[Task item]: The entries must be set down again word for word; no pictures belong in the copy.
[[ Listed entries open ]]
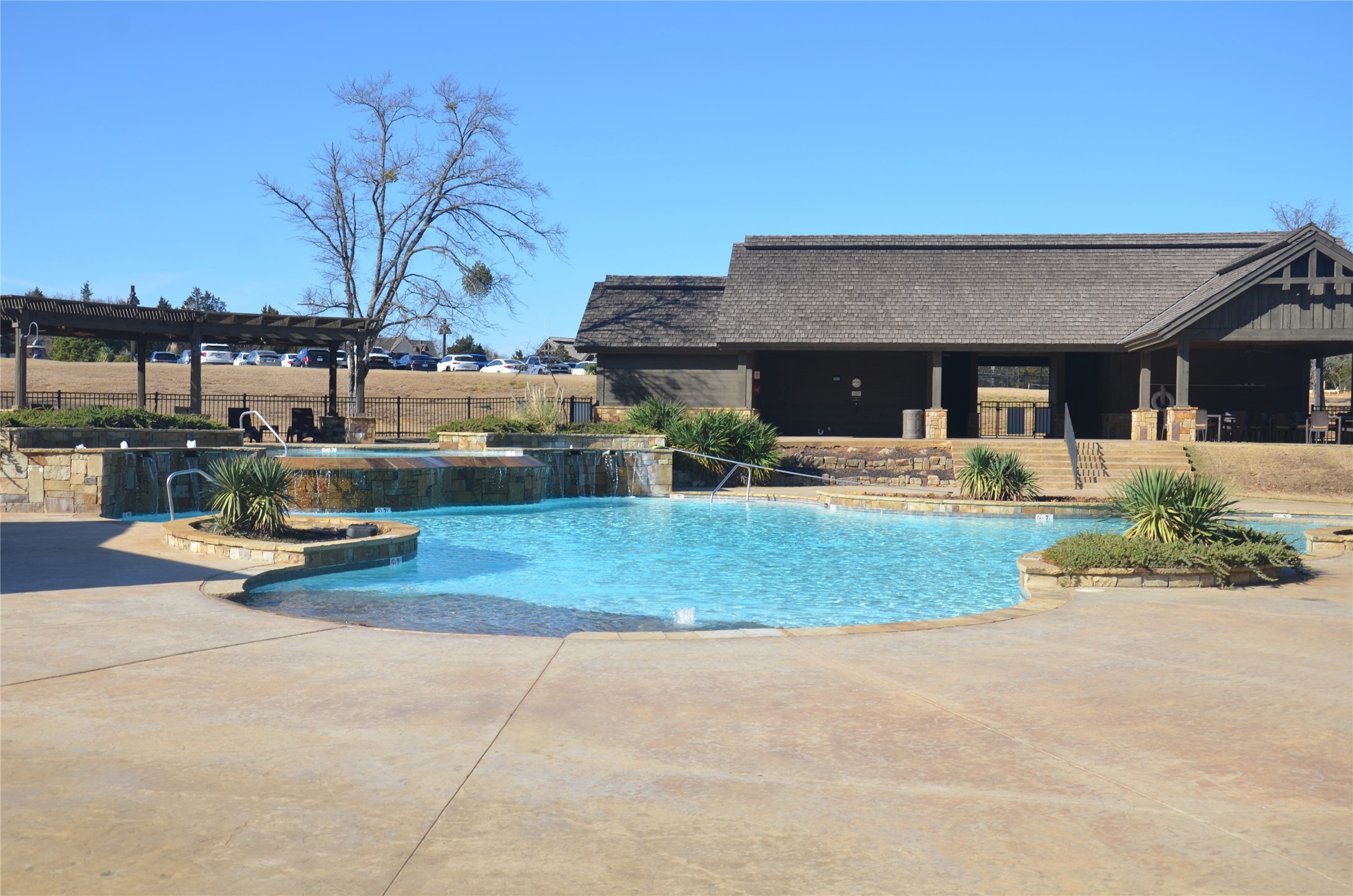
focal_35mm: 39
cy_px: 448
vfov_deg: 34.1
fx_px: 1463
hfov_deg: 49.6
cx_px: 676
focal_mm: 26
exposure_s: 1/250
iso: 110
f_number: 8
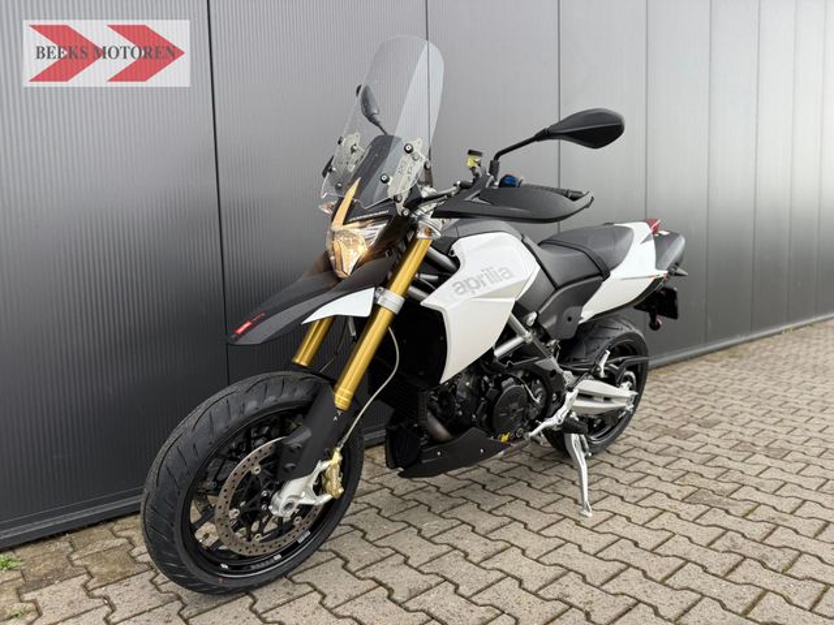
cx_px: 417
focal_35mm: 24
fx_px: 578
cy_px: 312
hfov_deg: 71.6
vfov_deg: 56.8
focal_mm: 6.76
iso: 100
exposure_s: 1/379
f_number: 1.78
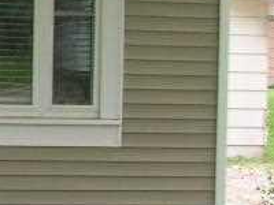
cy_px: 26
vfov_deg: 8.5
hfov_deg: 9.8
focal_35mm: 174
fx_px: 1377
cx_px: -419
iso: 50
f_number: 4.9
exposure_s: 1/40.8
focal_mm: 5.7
[[ Listed entries closed ]]
[Solution to the problem]:
focal_35mm: 39
cy_px: 448
vfov_deg: 34.1
fx_px: 1463
hfov_deg: 49.6
cx_px: 676
focal_mm: 26
exposure_s: 1/250
iso: 110
f_number: 8
cx_px: 417
focal_35mm: 24
fx_px: 578
cy_px: 312
hfov_deg: 71.6
vfov_deg: 56.8
focal_mm: 6.76
iso: 100
exposure_s: 1/379
f_number: 1.78
cy_px: 26
vfov_deg: 8.5
hfov_deg: 9.8
focal_35mm: 174
fx_px: 1377
cx_px: -419
iso: 50
f_number: 4.9
exposure_s: 1/40.8
focal_mm: 5.7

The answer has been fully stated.